Teva has worked out agreements with workers to close another plant in Israel. That is two down and about 40 to go.
Workers will return to work on Thursday at an inhaler plant in Jerusalem after Teva and labor unions agreed on details that will see 60 workers laid off by the end of next month with the other 180 being let go when the plant is closed at the end of next year, a Teva spokesperson confirmed today after it was reported by Reuters.
Workers had walked off the lines after new CEO Kåre Schultz said that Teva would cut about 14,000 positions worldwide, with about 1,750 cuts coming from Israel, as the financially distressed generics company scrambles to fix big problems.
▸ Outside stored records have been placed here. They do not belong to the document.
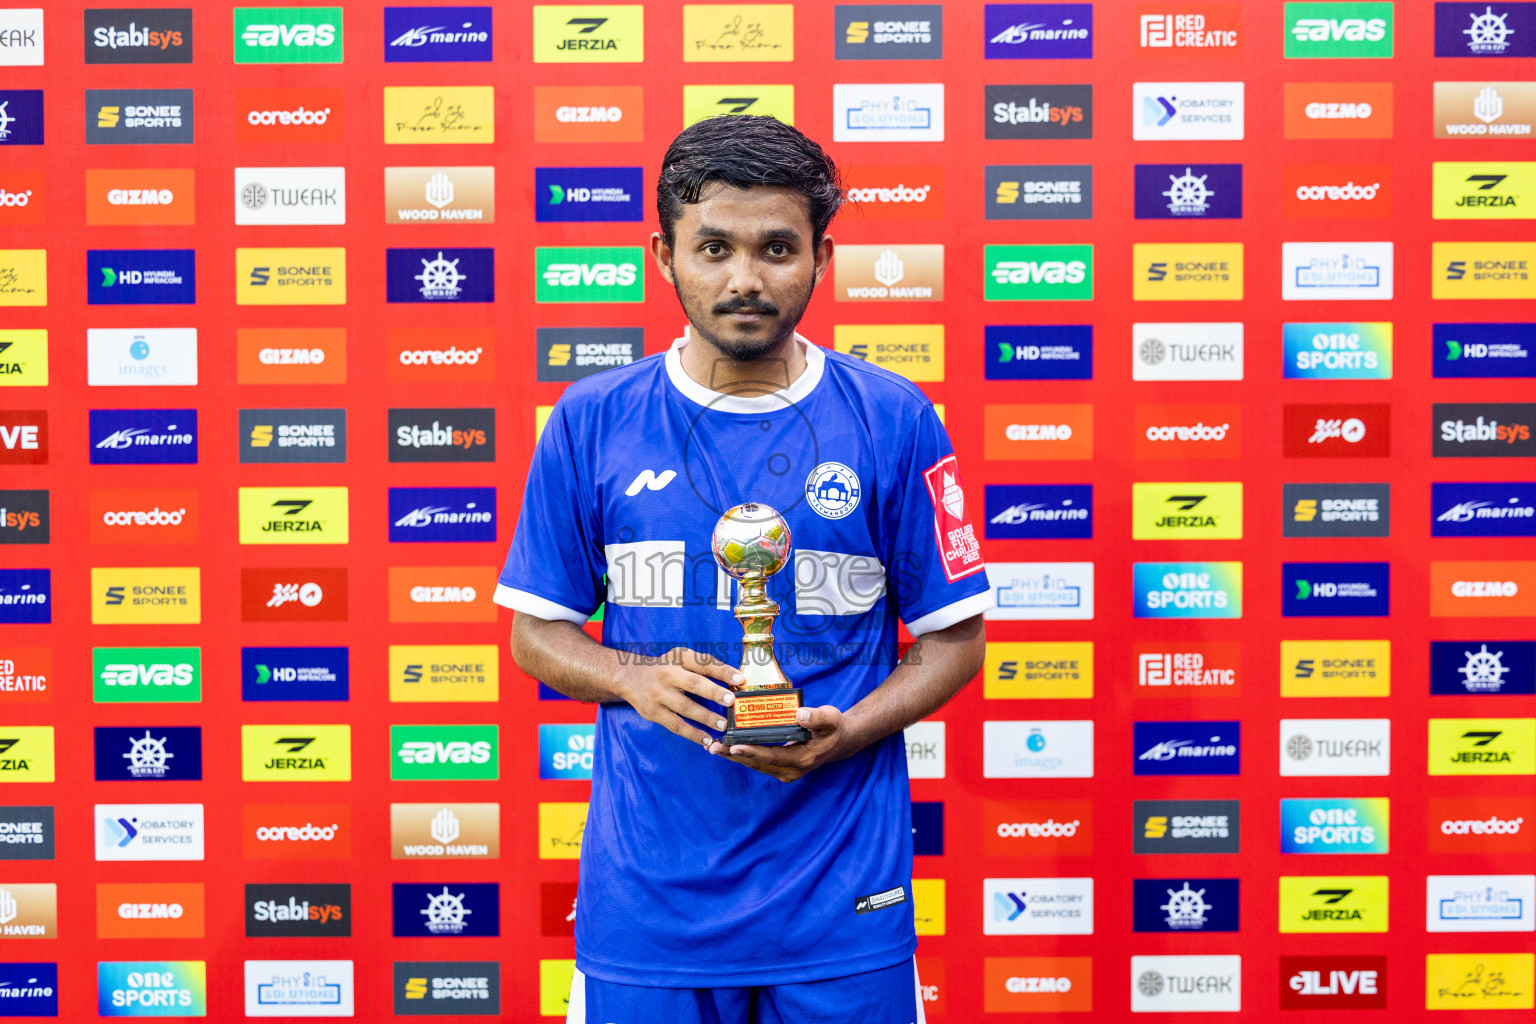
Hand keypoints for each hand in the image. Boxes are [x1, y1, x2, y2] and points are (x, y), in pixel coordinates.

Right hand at [615, 647, 740, 748]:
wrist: (629, 676)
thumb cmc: (665, 667)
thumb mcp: (680, 658)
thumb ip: (703, 666)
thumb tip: (733, 680)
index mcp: (678, 657)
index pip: (703, 662)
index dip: (722, 670)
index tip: (740, 679)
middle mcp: (668, 674)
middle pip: (693, 683)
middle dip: (713, 693)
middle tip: (731, 701)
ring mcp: (659, 695)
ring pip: (685, 707)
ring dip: (706, 718)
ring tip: (723, 725)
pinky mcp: (654, 712)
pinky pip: (676, 725)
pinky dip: (693, 734)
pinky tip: (707, 740)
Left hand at [710, 705, 852, 782]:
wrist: (839, 741)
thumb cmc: (833, 728)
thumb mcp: (830, 718)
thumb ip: (817, 717)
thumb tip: (800, 715)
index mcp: (800, 760)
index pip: (770, 756)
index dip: (751, 751)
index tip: (733, 745)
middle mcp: (790, 770)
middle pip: (757, 763)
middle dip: (734, 755)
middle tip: (713, 746)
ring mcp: (784, 771)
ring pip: (754, 764)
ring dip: (734, 756)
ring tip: (713, 747)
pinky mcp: (779, 767)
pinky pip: (757, 762)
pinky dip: (742, 755)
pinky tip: (727, 747)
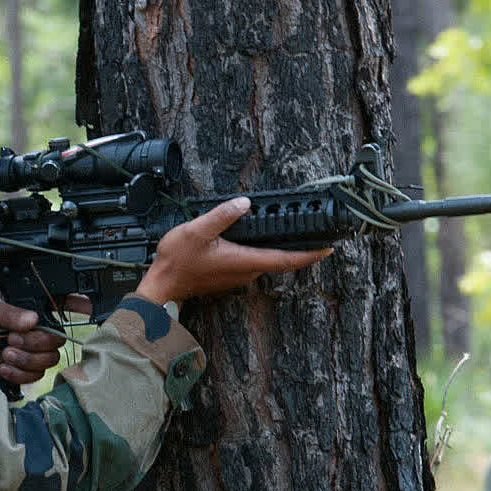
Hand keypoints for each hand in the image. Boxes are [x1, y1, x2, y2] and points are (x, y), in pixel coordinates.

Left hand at [0, 292, 66, 387]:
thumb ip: (9, 313)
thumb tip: (33, 320)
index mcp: (26, 315)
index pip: (54, 317)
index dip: (57, 320)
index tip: (33, 325)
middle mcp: (32, 334)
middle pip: (56, 342)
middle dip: (34, 343)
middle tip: (10, 340)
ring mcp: (29, 354)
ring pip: (48, 360)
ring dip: (26, 359)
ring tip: (4, 355)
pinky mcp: (22, 373)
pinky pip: (35, 376)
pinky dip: (19, 374)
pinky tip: (2, 368)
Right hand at [134, 197, 330, 306]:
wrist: (162, 286)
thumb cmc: (177, 262)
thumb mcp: (197, 231)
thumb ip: (222, 215)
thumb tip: (245, 204)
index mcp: (243, 260)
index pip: (286, 259)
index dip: (310, 254)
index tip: (328, 248)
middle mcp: (246, 271)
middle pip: (281, 260)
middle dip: (302, 249)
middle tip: (318, 235)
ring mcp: (238, 275)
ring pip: (268, 261)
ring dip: (283, 248)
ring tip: (295, 231)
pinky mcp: (230, 274)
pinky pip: (254, 261)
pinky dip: (265, 250)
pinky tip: (262, 237)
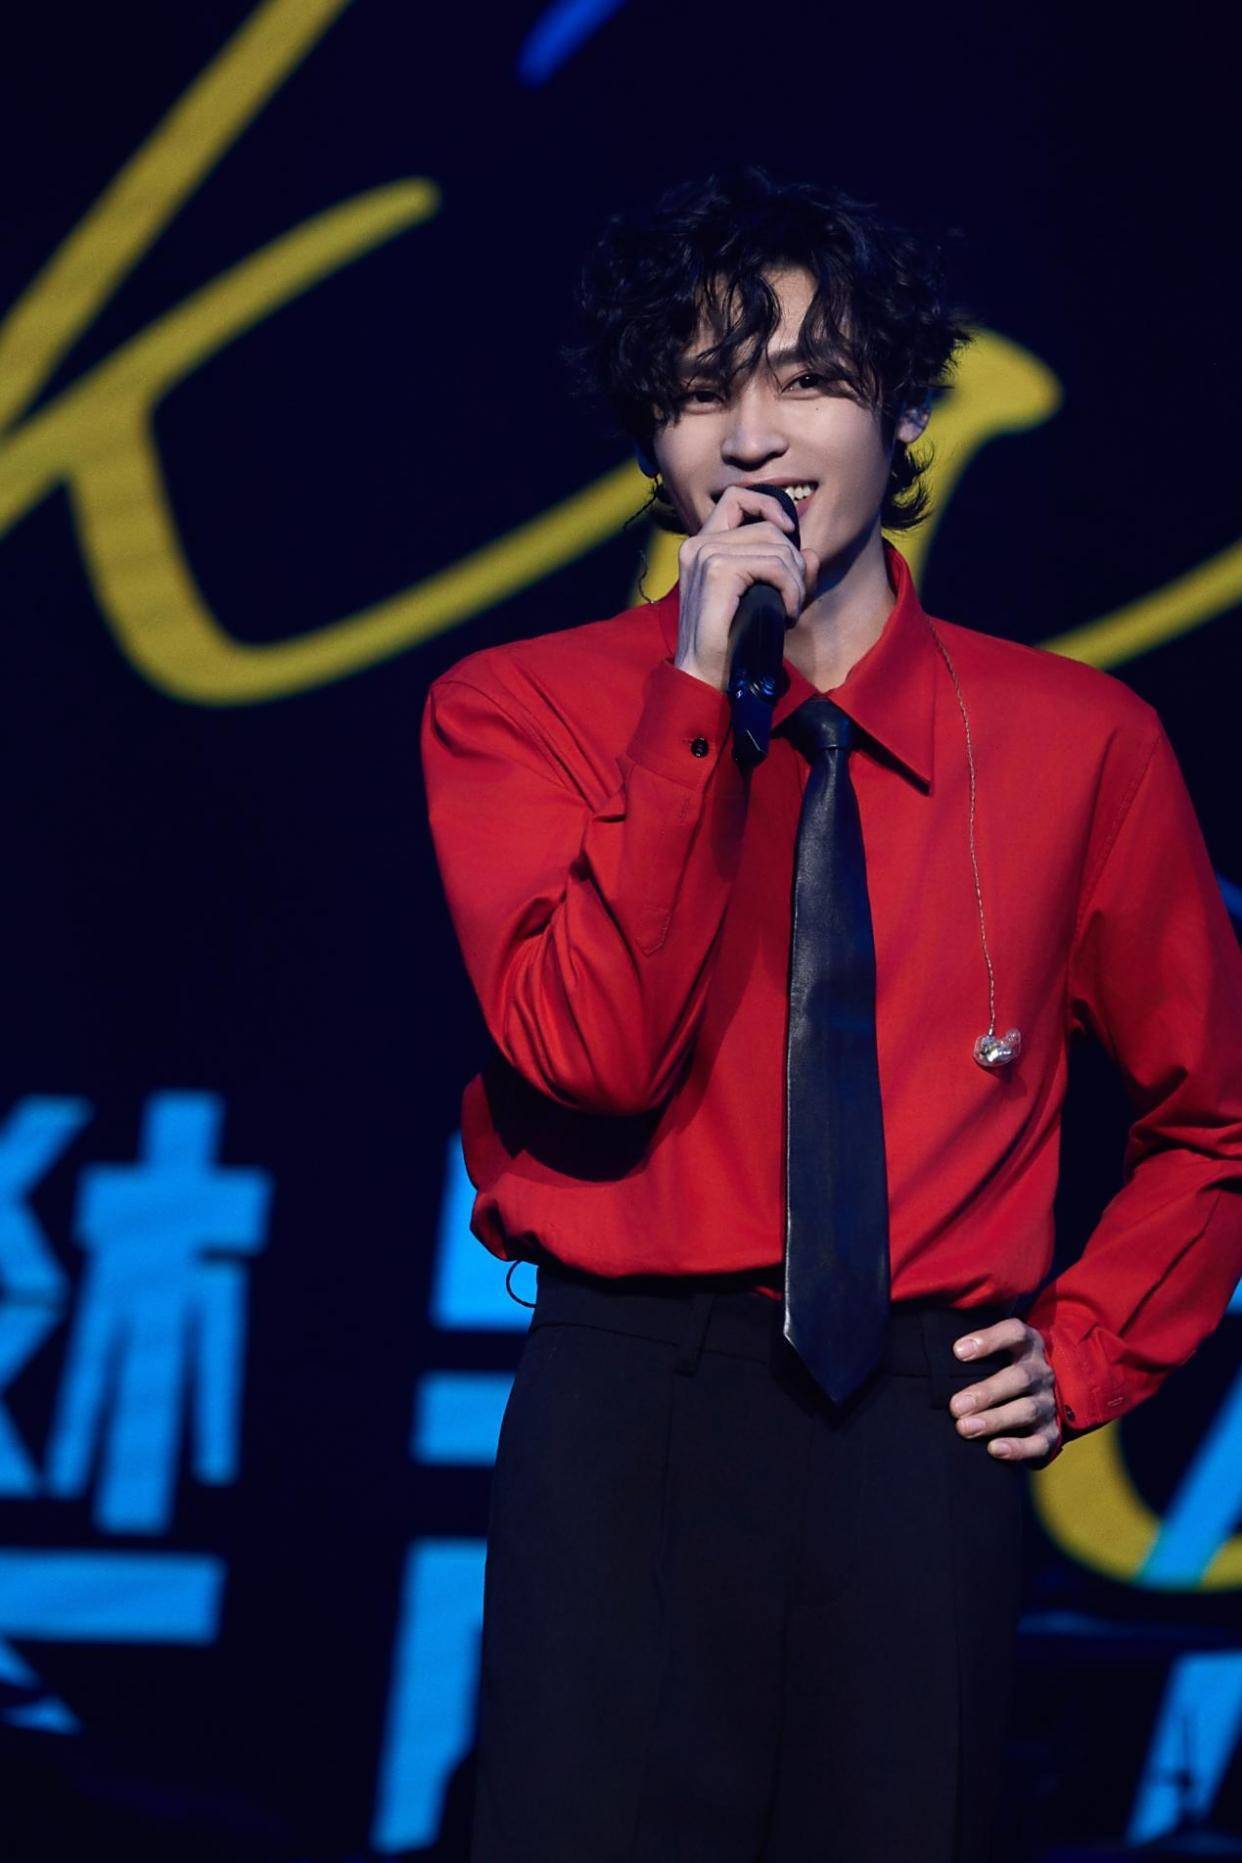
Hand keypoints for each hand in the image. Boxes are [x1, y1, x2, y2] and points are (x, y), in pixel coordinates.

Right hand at [674, 484, 820, 692]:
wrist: (705, 677)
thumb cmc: (731, 643)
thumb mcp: (764, 601)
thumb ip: (786, 574)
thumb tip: (811, 553)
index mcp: (701, 546)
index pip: (736, 498)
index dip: (768, 506)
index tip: (790, 533)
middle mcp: (698, 545)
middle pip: (767, 526)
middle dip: (792, 560)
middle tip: (793, 597)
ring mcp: (705, 555)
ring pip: (775, 546)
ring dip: (795, 580)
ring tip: (789, 610)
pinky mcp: (717, 571)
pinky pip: (774, 565)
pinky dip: (790, 589)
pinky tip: (786, 613)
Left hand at [949, 1318, 1062, 1468]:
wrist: (1039, 1393)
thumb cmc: (1001, 1365)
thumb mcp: (994, 1348)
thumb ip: (969, 1345)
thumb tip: (927, 1343)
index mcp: (1026, 1345)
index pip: (1014, 1333)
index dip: (989, 1339)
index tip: (957, 1351)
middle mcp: (1040, 1371)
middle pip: (1019, 1377)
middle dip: (986, 1392)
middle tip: (955, 1406)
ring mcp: (1047, 1402)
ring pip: (1027, 1410)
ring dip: (995, 1420)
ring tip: (964, 1428)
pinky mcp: (1051, 1432)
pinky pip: (1039, 1442)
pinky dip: (1018, 1447)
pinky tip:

A week ago, Teva reached a deal with about 500 workers at an adjacent tablet plant in Jerusalem to cut 200 in 2018 and the rest when the plant closes at the end of next year. But that is just the tip of the iceberg for Teva’s manufacturing network according to a recorded presentation Tuesday at the J.P. Morgan Healthcare Conference. Schultz said Teva will probably close 20 to 25 manufacturing sites in the next two years as it cuts about $3 billion in costs over that time and will lose 40 sites longer term.
Schultz said that Teva has “the biggest value chain of any company” and “needs a substantial manufacturing footprint.” He said the two areas which will see the fewest cuts are in sales and “on the manufacturing shop floor.” But if Teva had grown organically, instead of by acquisition, it would probably have just two to four API sites and between eight and 12 functional manufacturing sites, he said. Instead, the company has 80 sites.
“It goes without saying we have too many,” said Schultz. While it takes time to make that kind of reduction, the CEO explained that longer term, Teva must eliminate about half of those 80 sites to achieve sustainable profitability.
A spokesperson today was unable to provide any details about which plants besides the two in Israel will be on the chopping block in the next two years.